Is there a way to derive the Gauss-Faraday Law in the Covariant formulation of classical electromagnetism from the Lagrangian density?

Question

everywhere I look I can only find derivations of the Gauss–Ampère law $\partial_\alpha F^{\alpha\beta}=\mu_0 J^{\beta}$, and this follows quite simply from the variational method with the Lagrangian Density, but I cannot seem to find any way to derive the Gauss-Faraday law $\partial_\alpha\left(\frac{1}{2}\epsilon^{\alpha\beta\gamma\delta}F_{\gamma\delta}\right)=0$ (equivalently as $\partial_\gamma F_{\alpha\beta} + \partial_\alpha F_{\beta\gamma} + \partial_\beta F_{\gamma\alpha}=0$ "Bianchi identity") also from the Lagrangian Density and Euler-Lagrange Equations.
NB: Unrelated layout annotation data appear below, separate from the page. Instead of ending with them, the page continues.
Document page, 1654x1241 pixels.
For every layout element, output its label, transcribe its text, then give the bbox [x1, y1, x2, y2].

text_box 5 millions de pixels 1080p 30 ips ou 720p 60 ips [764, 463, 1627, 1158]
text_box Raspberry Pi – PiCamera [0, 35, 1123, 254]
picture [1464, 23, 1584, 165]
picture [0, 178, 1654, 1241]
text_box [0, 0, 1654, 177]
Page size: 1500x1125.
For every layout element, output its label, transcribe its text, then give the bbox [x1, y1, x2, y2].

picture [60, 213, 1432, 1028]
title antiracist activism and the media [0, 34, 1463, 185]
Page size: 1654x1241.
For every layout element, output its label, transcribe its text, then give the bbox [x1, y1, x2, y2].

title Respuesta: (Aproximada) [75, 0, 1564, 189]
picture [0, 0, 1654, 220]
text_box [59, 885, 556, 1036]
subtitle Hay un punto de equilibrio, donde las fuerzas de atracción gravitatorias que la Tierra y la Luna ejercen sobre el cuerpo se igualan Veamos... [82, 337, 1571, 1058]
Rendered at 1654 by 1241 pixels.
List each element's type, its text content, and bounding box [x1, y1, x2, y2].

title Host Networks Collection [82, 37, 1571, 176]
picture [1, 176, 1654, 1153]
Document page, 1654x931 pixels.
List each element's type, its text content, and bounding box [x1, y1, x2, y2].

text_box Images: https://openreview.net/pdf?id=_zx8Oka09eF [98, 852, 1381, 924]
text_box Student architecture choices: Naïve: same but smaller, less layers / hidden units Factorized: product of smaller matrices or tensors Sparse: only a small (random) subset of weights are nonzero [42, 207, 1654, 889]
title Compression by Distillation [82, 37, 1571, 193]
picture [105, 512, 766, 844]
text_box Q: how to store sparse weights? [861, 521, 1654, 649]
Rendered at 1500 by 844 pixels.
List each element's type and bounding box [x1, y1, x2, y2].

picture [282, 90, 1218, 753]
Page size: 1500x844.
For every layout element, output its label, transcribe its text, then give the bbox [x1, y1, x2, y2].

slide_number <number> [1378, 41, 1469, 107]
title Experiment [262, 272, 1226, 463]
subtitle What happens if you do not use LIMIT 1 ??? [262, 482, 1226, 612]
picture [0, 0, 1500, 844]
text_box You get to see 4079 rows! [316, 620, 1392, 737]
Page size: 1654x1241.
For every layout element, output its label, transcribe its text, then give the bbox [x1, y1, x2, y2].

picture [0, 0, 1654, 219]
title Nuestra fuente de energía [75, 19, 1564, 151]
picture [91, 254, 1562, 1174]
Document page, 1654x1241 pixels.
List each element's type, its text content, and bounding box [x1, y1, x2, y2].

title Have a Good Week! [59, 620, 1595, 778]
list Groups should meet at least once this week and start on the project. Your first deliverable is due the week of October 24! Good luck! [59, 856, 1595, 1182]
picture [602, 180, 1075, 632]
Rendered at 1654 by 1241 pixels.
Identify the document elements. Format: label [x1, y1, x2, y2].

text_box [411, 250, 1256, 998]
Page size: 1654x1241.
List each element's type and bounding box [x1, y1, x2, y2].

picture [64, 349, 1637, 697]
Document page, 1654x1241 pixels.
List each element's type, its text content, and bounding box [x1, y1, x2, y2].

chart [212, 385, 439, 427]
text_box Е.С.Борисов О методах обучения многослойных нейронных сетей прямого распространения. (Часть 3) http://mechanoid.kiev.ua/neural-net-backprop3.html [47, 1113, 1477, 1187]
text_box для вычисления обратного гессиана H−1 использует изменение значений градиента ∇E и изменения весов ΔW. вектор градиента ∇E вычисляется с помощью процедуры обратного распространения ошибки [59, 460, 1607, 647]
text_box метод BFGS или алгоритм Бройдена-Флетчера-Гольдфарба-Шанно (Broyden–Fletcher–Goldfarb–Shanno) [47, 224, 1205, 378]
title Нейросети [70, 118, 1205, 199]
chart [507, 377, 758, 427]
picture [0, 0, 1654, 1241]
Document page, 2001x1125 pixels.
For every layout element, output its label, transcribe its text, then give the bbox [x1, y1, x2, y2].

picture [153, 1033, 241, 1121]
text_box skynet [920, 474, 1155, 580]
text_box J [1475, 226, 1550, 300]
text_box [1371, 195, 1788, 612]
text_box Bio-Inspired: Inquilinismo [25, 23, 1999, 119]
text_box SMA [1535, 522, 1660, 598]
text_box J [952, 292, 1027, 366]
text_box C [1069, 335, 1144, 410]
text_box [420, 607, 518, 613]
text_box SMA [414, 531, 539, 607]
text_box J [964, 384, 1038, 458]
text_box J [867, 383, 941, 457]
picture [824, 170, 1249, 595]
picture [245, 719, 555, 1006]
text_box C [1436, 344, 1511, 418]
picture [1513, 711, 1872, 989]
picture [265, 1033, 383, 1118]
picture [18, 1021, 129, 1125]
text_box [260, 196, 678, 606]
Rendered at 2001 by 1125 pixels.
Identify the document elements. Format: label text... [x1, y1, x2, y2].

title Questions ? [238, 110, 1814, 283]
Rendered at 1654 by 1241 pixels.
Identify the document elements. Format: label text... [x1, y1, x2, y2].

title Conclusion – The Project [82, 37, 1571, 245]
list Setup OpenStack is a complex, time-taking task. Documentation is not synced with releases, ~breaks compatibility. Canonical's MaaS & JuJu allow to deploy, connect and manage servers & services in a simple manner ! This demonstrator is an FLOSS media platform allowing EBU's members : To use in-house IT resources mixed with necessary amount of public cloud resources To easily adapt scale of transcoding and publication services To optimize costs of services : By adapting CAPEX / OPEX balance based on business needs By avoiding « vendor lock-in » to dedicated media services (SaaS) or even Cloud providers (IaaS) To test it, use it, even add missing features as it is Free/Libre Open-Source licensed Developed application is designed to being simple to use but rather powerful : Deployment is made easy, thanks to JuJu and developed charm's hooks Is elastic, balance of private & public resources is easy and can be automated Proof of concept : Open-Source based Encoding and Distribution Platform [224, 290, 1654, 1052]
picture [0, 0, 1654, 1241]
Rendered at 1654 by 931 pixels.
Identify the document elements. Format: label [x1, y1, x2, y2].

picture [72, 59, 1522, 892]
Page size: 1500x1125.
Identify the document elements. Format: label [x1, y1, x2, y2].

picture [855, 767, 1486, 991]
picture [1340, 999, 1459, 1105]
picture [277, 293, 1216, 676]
As far as I know the Gauss–Ampère law represents only half of the Maxwell's equations, the other half being represented by the Gauss-Faraday law, does this mean that Faraday's law of induction and Gauss's law for magnetism are not equations of motion of the fields in question?

Answer 1

For $F^{\mu\nu} = \partial ^\mu A^\nu - \partial^\nu A ^\mu$ the Bianchi identity follows trivially.

Answer 2

The Lagrangian density is built from invariants of the theory (under certain restrictions of the number of derivatives) and can only lead to one set of field equations, namely $\partial_\mu F^{\mu\nu} = j^{\nu}$. In simplified geometric form, the Euler - Lagrange EOM for the em field are:

$$\delta F = j,$$ with $\delta$ the space-time exterior codifferential. Since $F$ is a two-form obeying $F=dA$, then it is trivial that $dF =0$, as the space-time exterior differential is nilpotent in order 2. So you see, it would be a little circular to derive $dF=0$ as the (other) EOM for the Lagrangian density since this is a constraint for the $F$ entering it in the first place.